Text excerpt ::

_____

Action Fraud is warning of a sharp rise in scam text and emails preying on TSB customers following the bank’s IT meltdown last month.
A total of 321 complaints have been received by the UK police’s dedicated fraud tracking team since the beginning of May compared to 30 in the previous month. Over the same period, there have been 51 reports of cybercrime to Action Fraud referencing TSB, compared to 24 in the month before.
Worryingly, this has overloaded TSB’s fraud hotline and we’ve heard from distraught victims who have seen life-changing amounts of cash emptied from their accounts being forced to wait hours on hold for help, including one Which? member who has seen £10,000 disappear from her account.
Which? explains what to watch out for and how to keep safe.
TSB scams to watch out for
Opportunistic fraudsters are using the system issue TSB customers suffered earlier this month to target people with a wave of smishing texts and phishing email scams.
We’ve seen a deluge of examples of them on Twitter with many non-TSB customers raising the alarm.
But inevitably these scams are hitting the mark and causing confusion for real TSB customers.
— Marta (@tismarta) May 10, 2018
What is a ‘spoof’ text message?
A ‘spoof’ text message involves a fraudster disguising a message with the name of a bank or other genuine business.
The scams are particularly effective at fooling victims because of the way smartphones group messages which claim to come from the same source.
So if you already have genuine texts from TSB on your phone and a fraudster sends a message as ‘TSB’ your phone will automatically include it under the real ones, making it harder to tell it’s a scam.
Find out more about how this ploy works in our exclusive investigation how text message scammers pose as your bank to rip you off.
TSB scams in action
One convincing example we’ve seen is a spoof text that genuinely appears to be from TSB and is being added to existing TSB message threads on a victim’s phones.
It says: ‘Hello, TSB here. Use password 751540. Didn’t request this? Please call us on 03459758758’. The text is almost identical to the messages that TSB genuinely sends about logging into your account, making the scam extremely convincing.
The number is ‘spoofing’ TSB’s sender ID which allows it to be grouped with other TSB messages. It’s also spoofing a genuine TSB phone number but those that click the link end up ringing a scammer.
On the call, the scammer is likely to ask for your internet banking user ID, full name, and date of birth – which is all the information they need to reset your password.
This will generate a genuine text, with a genuine One Time Password or OTP code which the scammer will convince you to share with them – giving them free reign to empty your account.
Has there been a data breach?
The information needed to initiate this sort of scam has led some to ask if TSB has experienced a data breach.
— Mark Andres (@CloudHQ) May 10, 2018
During the IT debacle, as well as thousands of customers being locked out of their online accounts, some were able to see the details of other customers’ balances and payments when they logged on.
However, TSB insists there has been no data breach and customer details are safe.
A TSB fraud spokesperson said: ‘While our systems are safe and secure, unfortunately, fraudsters are increasingly sophisticated and looking to take advantage of situations like these by approaching customers.

_____

Data section ::
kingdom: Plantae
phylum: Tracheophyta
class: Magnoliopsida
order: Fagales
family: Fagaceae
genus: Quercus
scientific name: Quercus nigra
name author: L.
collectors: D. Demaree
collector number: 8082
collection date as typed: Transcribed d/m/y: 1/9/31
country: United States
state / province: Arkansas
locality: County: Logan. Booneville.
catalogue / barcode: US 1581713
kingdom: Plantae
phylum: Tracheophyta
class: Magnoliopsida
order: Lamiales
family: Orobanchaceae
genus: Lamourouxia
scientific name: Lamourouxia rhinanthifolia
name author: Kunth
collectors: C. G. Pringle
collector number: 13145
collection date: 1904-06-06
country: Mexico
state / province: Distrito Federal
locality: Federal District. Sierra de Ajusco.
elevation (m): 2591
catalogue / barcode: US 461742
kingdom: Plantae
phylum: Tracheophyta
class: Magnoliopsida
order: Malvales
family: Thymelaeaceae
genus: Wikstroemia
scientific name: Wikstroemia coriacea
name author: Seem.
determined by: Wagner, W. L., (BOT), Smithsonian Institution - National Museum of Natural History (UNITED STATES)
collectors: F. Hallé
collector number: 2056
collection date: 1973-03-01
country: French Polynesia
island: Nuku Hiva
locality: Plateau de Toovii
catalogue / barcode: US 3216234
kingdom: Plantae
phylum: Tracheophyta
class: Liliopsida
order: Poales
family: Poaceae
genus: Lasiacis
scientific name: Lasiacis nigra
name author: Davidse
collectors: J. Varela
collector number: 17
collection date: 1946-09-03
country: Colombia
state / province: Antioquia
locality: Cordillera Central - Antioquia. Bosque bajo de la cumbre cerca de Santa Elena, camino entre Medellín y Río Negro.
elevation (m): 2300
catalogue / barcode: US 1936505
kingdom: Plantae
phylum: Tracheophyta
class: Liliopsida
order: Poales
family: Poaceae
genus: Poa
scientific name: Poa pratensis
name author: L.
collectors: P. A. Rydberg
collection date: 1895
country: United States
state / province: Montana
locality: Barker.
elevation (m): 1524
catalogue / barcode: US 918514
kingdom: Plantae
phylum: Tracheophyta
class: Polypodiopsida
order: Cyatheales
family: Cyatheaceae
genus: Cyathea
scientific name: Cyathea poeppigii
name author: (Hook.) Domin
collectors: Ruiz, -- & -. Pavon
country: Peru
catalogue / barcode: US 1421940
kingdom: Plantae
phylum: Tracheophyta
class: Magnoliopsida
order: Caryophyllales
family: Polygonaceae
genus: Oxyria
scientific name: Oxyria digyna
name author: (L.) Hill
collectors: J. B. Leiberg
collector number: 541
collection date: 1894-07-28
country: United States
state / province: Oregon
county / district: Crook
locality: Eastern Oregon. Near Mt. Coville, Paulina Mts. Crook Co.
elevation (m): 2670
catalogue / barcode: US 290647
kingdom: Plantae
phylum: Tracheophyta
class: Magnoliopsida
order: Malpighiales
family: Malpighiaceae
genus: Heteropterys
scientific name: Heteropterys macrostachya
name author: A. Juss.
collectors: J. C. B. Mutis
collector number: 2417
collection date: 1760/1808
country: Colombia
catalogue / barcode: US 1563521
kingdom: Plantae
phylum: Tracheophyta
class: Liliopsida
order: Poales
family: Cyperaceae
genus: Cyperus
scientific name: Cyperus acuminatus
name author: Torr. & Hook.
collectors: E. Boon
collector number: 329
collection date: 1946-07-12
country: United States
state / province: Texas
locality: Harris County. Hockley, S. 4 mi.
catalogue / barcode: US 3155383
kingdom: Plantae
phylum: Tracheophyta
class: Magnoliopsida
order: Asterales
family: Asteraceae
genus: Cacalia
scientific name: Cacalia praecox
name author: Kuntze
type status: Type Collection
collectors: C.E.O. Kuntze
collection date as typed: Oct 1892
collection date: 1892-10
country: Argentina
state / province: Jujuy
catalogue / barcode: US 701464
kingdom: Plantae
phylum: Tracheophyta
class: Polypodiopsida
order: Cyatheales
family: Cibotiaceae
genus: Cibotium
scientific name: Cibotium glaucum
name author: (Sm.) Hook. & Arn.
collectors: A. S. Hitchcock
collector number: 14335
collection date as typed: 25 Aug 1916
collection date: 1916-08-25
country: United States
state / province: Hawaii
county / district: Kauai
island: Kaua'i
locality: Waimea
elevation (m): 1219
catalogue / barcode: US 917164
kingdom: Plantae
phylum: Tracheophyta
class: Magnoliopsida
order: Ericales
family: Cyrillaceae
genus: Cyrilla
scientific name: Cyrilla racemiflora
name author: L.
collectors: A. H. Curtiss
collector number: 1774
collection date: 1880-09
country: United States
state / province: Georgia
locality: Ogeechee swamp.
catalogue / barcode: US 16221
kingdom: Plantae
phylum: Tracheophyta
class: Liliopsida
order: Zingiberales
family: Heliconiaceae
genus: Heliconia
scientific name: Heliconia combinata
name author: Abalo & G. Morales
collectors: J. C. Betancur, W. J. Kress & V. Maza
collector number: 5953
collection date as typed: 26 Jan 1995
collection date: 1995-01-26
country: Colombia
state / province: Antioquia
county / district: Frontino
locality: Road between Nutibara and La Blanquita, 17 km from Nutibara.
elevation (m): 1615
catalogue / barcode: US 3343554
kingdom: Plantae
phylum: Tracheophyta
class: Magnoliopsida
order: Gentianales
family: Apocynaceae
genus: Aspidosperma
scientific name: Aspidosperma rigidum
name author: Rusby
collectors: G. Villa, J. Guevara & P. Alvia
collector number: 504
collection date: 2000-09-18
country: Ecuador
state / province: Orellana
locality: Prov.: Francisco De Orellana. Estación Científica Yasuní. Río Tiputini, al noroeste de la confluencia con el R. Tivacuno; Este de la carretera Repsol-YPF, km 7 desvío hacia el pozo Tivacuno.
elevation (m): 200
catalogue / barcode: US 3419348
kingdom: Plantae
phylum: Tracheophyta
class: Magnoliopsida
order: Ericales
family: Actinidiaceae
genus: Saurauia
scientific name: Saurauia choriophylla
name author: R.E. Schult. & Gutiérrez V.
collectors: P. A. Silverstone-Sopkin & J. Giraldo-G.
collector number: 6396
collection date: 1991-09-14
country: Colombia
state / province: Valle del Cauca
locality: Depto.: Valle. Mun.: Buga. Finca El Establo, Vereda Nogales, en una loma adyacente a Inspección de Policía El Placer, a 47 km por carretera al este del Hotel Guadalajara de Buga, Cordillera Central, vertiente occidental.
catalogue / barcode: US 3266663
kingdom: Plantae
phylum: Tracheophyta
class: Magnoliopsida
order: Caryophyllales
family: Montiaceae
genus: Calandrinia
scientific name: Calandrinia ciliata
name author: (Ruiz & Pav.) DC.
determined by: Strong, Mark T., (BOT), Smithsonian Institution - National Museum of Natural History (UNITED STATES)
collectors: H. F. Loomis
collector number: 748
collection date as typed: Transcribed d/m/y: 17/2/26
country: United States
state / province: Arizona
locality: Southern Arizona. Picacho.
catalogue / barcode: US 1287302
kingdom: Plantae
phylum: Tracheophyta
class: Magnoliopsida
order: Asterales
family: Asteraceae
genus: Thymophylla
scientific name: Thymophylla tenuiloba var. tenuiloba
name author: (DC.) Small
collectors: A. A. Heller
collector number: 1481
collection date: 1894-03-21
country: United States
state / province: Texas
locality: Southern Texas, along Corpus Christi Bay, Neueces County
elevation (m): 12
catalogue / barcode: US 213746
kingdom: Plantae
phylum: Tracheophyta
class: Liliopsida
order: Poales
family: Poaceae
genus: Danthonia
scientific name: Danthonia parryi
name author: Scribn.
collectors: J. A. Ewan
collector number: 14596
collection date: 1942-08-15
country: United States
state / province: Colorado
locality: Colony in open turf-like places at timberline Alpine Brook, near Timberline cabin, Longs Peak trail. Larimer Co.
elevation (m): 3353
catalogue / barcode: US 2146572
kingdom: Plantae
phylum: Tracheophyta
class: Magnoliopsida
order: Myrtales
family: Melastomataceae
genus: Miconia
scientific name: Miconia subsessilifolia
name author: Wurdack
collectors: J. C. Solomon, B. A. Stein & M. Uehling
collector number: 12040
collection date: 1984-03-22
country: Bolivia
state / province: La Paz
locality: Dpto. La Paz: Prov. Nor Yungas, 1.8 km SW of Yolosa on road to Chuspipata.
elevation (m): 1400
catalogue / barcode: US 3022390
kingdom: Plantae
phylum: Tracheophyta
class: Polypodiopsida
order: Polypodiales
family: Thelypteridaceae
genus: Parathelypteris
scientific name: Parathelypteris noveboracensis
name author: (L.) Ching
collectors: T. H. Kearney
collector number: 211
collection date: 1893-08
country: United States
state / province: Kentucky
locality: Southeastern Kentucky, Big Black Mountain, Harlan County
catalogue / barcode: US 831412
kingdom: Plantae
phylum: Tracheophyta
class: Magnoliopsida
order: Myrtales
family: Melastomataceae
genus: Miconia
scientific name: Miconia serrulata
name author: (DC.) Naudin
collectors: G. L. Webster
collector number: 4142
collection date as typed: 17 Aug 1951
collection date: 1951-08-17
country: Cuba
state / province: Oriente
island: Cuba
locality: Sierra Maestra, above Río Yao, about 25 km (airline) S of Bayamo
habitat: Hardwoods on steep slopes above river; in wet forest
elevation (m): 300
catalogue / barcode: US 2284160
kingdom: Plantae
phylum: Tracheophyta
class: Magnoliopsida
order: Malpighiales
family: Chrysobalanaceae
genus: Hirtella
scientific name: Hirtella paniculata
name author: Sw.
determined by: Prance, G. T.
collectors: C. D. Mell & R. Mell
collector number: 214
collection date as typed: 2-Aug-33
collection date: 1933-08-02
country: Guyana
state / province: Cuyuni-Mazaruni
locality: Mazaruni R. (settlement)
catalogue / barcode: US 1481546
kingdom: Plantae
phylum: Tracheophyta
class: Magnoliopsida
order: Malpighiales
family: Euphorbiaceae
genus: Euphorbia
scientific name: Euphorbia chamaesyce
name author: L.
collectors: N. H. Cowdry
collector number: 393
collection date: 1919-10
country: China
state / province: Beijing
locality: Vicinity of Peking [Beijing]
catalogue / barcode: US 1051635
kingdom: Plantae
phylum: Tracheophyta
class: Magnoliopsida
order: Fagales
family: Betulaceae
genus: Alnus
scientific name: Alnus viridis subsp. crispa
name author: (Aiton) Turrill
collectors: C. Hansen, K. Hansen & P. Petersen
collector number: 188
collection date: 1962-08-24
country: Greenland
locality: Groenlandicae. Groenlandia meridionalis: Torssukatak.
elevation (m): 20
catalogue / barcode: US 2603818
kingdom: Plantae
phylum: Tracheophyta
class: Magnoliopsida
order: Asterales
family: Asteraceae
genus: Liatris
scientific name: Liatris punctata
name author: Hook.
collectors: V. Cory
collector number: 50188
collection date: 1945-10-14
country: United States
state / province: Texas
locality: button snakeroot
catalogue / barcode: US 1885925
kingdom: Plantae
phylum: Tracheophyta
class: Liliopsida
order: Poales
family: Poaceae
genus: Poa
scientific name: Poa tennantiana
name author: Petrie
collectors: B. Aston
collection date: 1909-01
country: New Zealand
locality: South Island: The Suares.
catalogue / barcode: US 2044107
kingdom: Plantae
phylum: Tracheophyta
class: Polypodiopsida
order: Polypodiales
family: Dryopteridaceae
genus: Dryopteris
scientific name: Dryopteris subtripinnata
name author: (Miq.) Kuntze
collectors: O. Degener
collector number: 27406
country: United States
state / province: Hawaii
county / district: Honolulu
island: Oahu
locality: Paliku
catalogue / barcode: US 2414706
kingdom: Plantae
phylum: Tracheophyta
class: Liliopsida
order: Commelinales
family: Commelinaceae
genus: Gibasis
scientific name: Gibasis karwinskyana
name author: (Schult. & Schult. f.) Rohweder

_____

What to work on :: According to the TSB scam article, how many complaints has Action Fraud received since the beginning of May? The records are separate material and have no connection to the TSB scam article.

Output for this exercise :: 321 complaints.